Mathematik zum Anfassen – ein Widerspruch in sich?

Wer glaubt, Mathematik beschäftige sich nur mit Zahlen und Formeln und sei generell langweilig und nutzlos, hat sich gründlich getäuscht. So denken zumindest 31 Schülerinnen und Schüler der Jahrgangsstufe 8 der Gesamtschule Schermbeck, die sich in dieser Woche gemeinsam mit ihren Lehrern Heike Ahr und Hendrik Meyer auf den Weg nach Borken machten, um dort eine Wanderausstellung des Mathematikums aus Gießen zu besuchen.

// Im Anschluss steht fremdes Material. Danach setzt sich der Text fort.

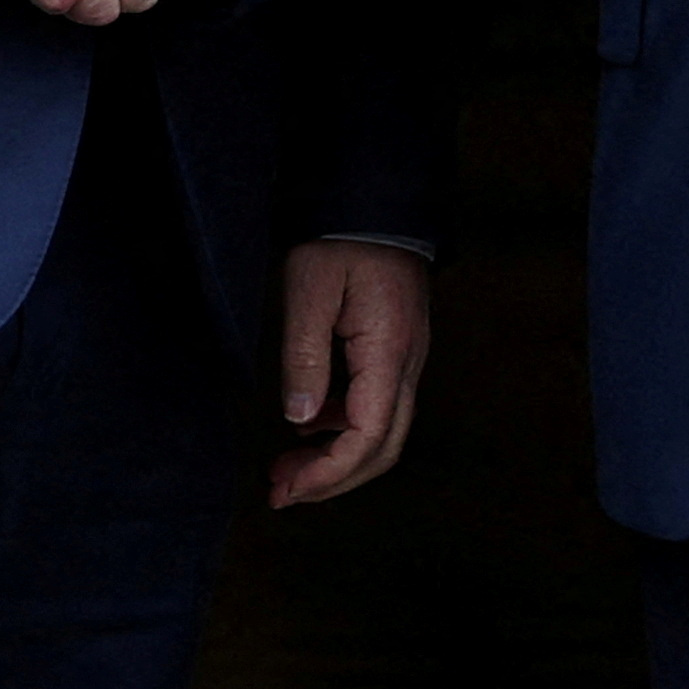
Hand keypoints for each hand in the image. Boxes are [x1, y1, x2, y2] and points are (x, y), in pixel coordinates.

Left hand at [269, 239, 430, 506]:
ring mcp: (407, 356)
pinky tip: (309, 425)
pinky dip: (343, 427)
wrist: (375, 196)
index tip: (286, 488)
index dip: (329, 473)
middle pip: (383, 446)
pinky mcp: (396, 348)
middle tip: (280, 492)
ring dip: (337, 458)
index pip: (368, 436)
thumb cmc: (340, 236)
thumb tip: (299, 422)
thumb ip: (305, 356)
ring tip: (286, 466)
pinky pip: (377, 404)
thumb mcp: (309, 290)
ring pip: (383, 430)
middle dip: (333, 479)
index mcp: (388, 351)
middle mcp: (407, 361)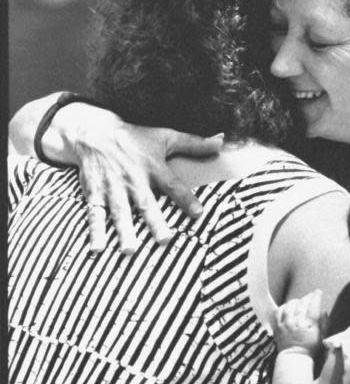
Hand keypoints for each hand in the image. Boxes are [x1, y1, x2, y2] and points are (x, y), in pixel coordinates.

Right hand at [63, 104, 222, 252]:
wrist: (94, 132)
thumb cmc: (136, 138)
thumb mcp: (165, 137)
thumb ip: (193, 144)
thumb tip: (221, 141)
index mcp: (153, 168)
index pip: (173, 185)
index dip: (186, 199)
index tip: (199, 213)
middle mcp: (134, 179)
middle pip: (146, 203)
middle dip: (154, 221)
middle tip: (164, 240)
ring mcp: (113, 188)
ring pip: (120, 212)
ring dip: (124, 231)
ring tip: (130, 250)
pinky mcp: (95, 194)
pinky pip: (94, 214)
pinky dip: (95, 231)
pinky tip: (97, 249)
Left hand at [274, 290, 323, 355]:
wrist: (295, 357)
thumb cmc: (310, 348)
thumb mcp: (322, 336)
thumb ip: (324, 323)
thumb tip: (324, 311)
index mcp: (309, 325)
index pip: (313, 306)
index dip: (316, 297)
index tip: (319, 292)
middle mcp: (297, 322)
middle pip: (302, 303)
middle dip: (308, 297)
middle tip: (311, 296)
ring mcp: (286, 324)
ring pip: (290, 305)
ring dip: (296, 300)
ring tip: (300, 301)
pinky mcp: (278, 326)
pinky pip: (279, 311)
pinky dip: (284, 306)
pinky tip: (288, 307)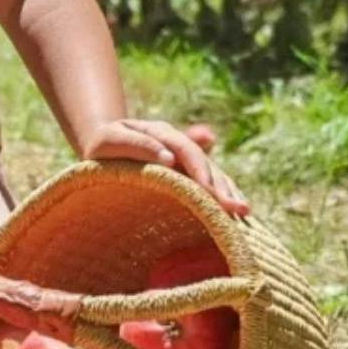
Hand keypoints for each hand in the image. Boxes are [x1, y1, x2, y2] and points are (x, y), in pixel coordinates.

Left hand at [82, 119, 249, 216]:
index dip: (198, 169)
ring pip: (213, 174)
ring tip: (244, 212)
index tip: (208, 190)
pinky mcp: (188, 175)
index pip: (185, 149)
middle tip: (236, 209)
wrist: (104, 145)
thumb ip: (137, 145)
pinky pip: (212, 184)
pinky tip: (237, 215)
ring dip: (229, 193)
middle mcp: (179, 144)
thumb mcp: (109, 141)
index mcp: (160, 132)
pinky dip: (225, 197)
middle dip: (221, 187)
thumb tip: (169, 158)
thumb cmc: (103, 146)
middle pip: (205, 164)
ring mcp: (186, 159)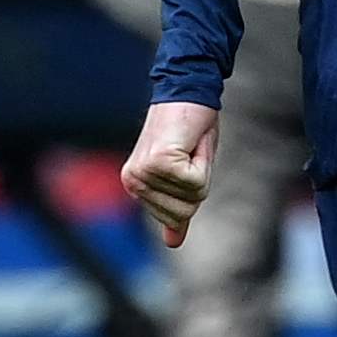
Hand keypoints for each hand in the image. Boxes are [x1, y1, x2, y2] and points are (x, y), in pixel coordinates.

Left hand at [122, 100, 220, 242]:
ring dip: (201, 170)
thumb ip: (177, 208)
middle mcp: (134, 182)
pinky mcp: (159, 163)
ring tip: (189, 146)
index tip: (186, 161)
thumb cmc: (190, 131)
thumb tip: (172, 244)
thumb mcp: (186, 174)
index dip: (192, 191)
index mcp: (135, 185)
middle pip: (185, 210)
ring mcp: (144, 173)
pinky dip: (203, 162)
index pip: (174, 217)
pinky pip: (195, 182)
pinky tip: (190, 143)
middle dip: (198, 183)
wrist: (189, 92)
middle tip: (189, 153)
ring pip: (192, 197)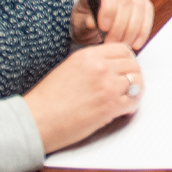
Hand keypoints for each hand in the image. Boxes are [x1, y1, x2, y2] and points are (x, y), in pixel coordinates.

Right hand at [24, 41, 142, 152]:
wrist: (33, 121)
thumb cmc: (46, 99)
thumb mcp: (68, 69)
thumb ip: (91, 64)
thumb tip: (114, 67)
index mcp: (88, 55)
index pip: (123, 49)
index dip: (127, 61)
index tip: (125, 70)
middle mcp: (100, 67)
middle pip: (133, 65)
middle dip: (133, 76)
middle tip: (128, 87)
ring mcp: (106, 86)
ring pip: (137, 82)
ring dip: (135, 91)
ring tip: (127, 99)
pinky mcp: (110, 106)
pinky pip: (134, 101)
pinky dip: (132, 106)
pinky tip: (123, 110)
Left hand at [72, 0, 153, 47]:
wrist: (94, 22)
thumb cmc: (85, 20)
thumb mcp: (79, 22)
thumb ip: (84, 22)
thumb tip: (91, 22)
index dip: (108, 10)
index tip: (103, 28)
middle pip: (126, 0)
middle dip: (120, 25)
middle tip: (112, 42)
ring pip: (139, 7)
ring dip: (132, 30)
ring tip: (123, 45)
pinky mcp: (144, 2)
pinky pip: (148, 14)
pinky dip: (143, 30)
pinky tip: (136, 43)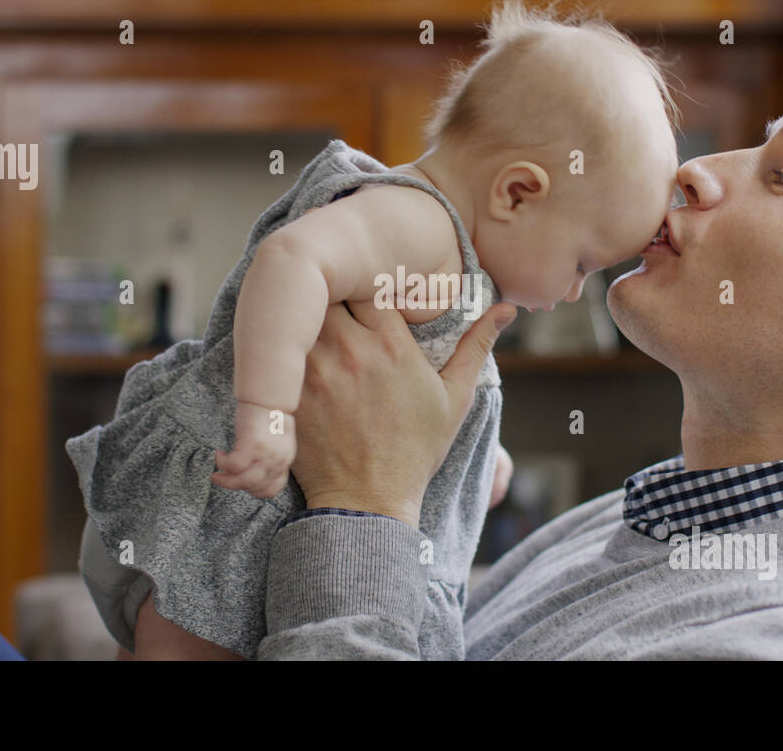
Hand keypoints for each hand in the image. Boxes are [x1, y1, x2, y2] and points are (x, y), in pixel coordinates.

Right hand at [211, 401, 295, 498]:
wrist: (269, 397)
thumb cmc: (270, 416)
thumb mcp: (276, 442)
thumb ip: (269, 458)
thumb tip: (253, 470)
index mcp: (285, 461)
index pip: (272, 488)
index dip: (255, 490)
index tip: (243, 485)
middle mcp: (278, 461)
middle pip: (254, 487)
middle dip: (235, 485)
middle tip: (221, 478)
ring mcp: (266, 455)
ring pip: (243, 481)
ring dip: (226, 480)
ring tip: (217, 473)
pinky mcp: (252, 445)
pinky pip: (234, 465)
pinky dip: (223, 463)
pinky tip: (219, 455)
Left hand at [290, 299, 515, 528]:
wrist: (367, 502)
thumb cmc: (415, 451)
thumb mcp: (455, 399)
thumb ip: (476, 346)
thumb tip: (507, 309)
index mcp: (392, 346)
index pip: (371, 282)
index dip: (368, 281)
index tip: (369, 289)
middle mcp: (350, 350)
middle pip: (329, 289)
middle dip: (332, 288)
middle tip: (334, 294)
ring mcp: (313, 371)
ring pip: (300, 315)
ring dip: (305, 313)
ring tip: (309, 318)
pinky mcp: (287, 393)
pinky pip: (276, 350)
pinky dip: (282, 344)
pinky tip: (288, 349)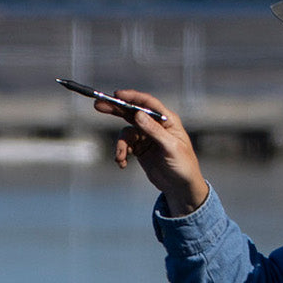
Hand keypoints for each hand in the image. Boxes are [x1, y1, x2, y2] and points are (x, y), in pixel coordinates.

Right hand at [95, 89, 208, 215]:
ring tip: (120, 158)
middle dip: (116, 110)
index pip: (148, 104)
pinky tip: (122, 164)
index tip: (117, 95)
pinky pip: (125, 147)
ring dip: (120, 145)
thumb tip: (137, 114)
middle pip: (132, 112)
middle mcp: (155, 126)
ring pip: (126, 133)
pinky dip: (121, 154)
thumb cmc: (183, 165)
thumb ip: (154, 131)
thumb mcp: (171, 148)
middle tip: (98, 105)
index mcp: (167, 120)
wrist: (181, 188)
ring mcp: (146, 137)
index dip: (132, 97)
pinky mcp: (140, 149)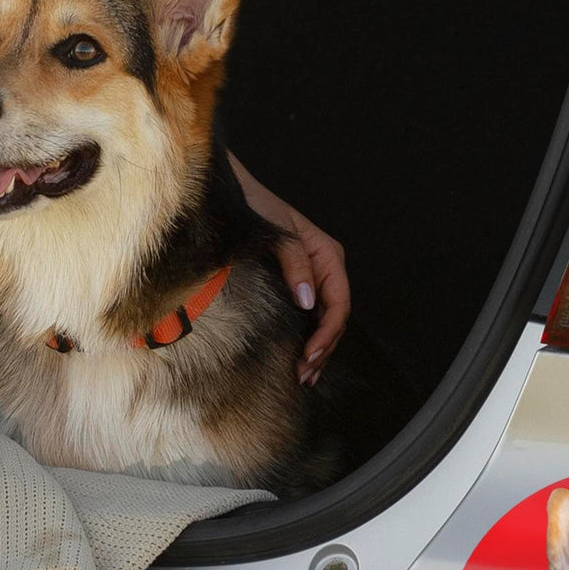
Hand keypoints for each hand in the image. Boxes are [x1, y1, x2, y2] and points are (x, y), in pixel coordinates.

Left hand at [229, 153, 348, 383]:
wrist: (230, 194)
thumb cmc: (253, 207)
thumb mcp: (275, 233)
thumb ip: (295, 263)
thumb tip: (309, 302)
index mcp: (327, 254)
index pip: (338, 303)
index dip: (327, 334)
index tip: (309, 355)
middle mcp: (325, 268)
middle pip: (335, 318)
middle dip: (322, 349)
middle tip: (303, 375)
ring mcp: (312, 278)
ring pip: (325, 322)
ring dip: (318, 350)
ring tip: (303, 375)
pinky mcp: (296, 285)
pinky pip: (311, 317)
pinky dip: (308, 339)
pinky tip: (300, 357)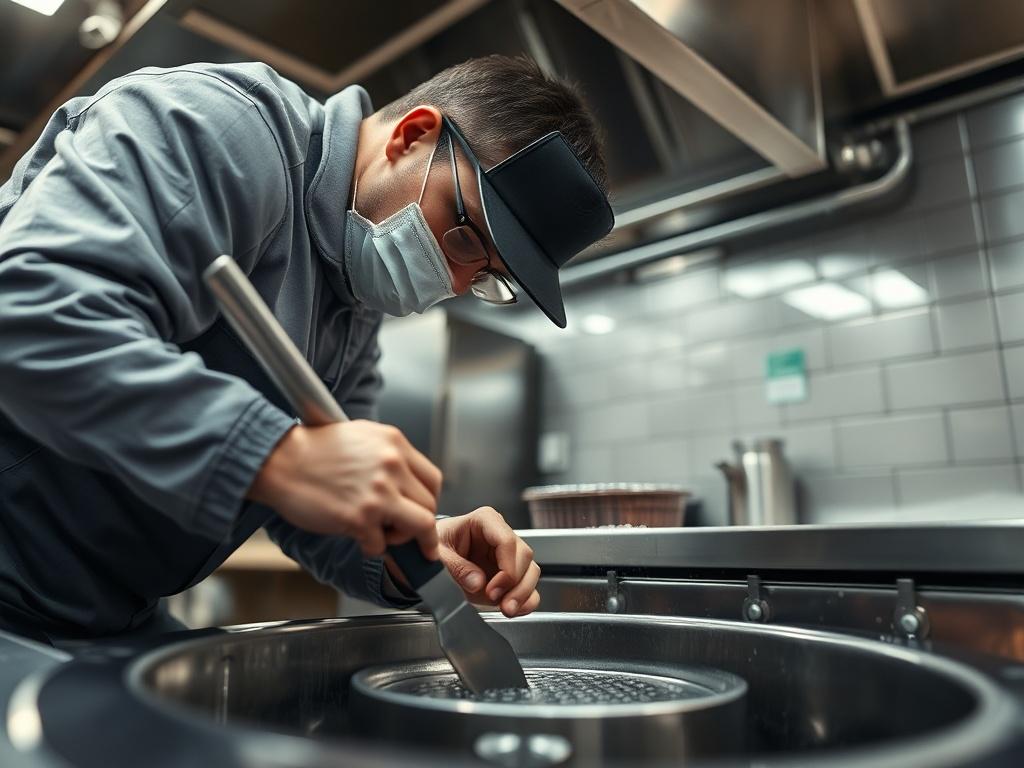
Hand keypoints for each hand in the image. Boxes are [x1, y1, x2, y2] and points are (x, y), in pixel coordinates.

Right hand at [248, 421, 441, 558]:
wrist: (279, 461)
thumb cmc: (313, 450)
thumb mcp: (361, 436)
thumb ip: (388, 456)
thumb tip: (407, 483)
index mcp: (395, 443)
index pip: (433, 479)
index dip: (429, 500)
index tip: (423, 513)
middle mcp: (392, 465)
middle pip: (429, 505)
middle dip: (418, 524)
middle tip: (400, 530)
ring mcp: (379, 492)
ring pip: (421, 526)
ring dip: (403, 538)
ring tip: (381, 535)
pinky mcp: (360, 517)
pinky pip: (383, 545)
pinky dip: (373, 548)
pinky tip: (358, 538)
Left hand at [436, 507, 540, 617]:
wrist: (429, 560)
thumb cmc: (434, 547)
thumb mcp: (437, 555)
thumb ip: (455, 567)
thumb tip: (477, 582)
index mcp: (484, 521)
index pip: (507, 540)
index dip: (506, 567)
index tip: (492, 590)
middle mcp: (500, 535)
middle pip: (524, 556)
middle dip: (515, 583)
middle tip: (497, 601)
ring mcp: (507, 555)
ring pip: (531, 571)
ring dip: (522, 594)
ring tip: (507, 609)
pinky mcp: (509, 574)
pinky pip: (528, 587)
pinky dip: (526, 600)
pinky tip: (514, 609)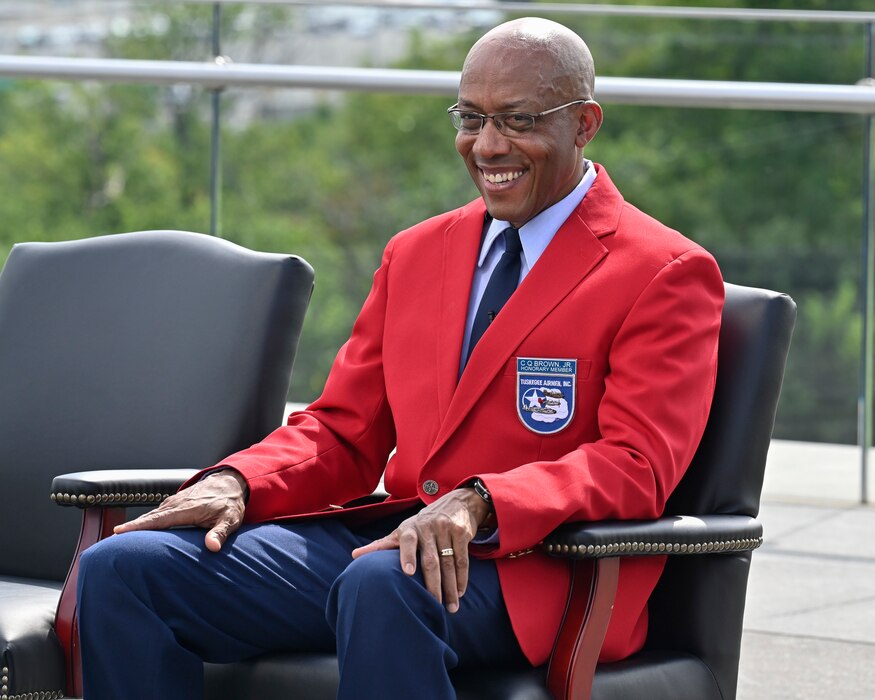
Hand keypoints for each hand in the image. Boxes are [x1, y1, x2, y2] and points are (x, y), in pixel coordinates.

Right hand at [113, 470, 247, 551]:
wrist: (229, 483)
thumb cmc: (229, 504)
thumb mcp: (230, 519)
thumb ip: (220, 533)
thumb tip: (212, 547)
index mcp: (187, 509)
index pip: (159, 519)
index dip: (139, 526)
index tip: (119, 532)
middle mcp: (176, 504)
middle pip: (148, 518)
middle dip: (129, 529)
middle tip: (109, 542)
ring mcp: (173, 502)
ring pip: (150, 516)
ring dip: (135, 526)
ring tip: (116, 541)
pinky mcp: (173, 504)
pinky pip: (155, 514)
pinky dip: (144, 522)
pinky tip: (135, 533)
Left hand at [351, 488, 491, 612]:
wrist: (455, 503)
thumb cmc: (421, 524)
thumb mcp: (402, 531)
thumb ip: (381, 545)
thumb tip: (353, 555)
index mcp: (409, 528)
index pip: (407, 542)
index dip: (407, 556)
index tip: (408, 573)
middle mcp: (428, 527)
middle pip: (431, 560)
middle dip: (433, 585)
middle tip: (433, 605)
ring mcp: (446, 529)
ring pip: (448, 563)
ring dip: (451, 587)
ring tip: (450, 608)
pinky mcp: (461, 533)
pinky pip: (462, 560)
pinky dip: (462, 578)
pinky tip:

Dort konnten die an Mathematik interessierten Schülerinnen und Schüler in spannenden Experimenten schwierige mathematische Probleme selbst entdecken und lösen. So galt es beispielsweise den „Turm von Ionah“, der aus unterschiedlich großen runden Scheiben besteht und nach oben immer größer wird, in möglichst wenigen Schritten zu versetzen. (In einem Zug darf man dabei jeweils nur eine Scheibe bewegen, und nie darf eine kleinere auf einer größeren liegen. Außerdem dürfen insgesamt höchstens drei Stapel gebildet werden.) Ob als Code-Knacker, in der Rolle von Mozart beim musikalischen Würfelspiel, beim Lösen des Penrose-Puzzles, eingeschlossen in eine riesige Seifenblase oder sogar als lebendige „Funktion“, die Knobeleien und Experimente machten sichtlich Freude.

Da sich die Schülerinnen und Schüler der Gesamtschule in der Ausstellung sehr engagiert und interessiert gezeigt hatten, organisierte Hans-Karl Eder, der die Ausstellung für 14 Tage nach Borken geholt hat, noch eine besondere Überraschung. Im Anschluss an ihre eigenen Experimente konnten die Schülerinnen und Schüler in einem an „Wer wird Millionär“ angelehnten Quiz in 15 Fragerunden ihr Wissen unter Beweis stellen. Vier Schüler gewannen schließlich für ihre exzellenten Antworten jeweils ein Buch mit vielen weiteren mathematischen Knobeleien, deren Lösung bereits auf der Rückreise nach Schermbeck von den Schülern in Angriff genommen wurde.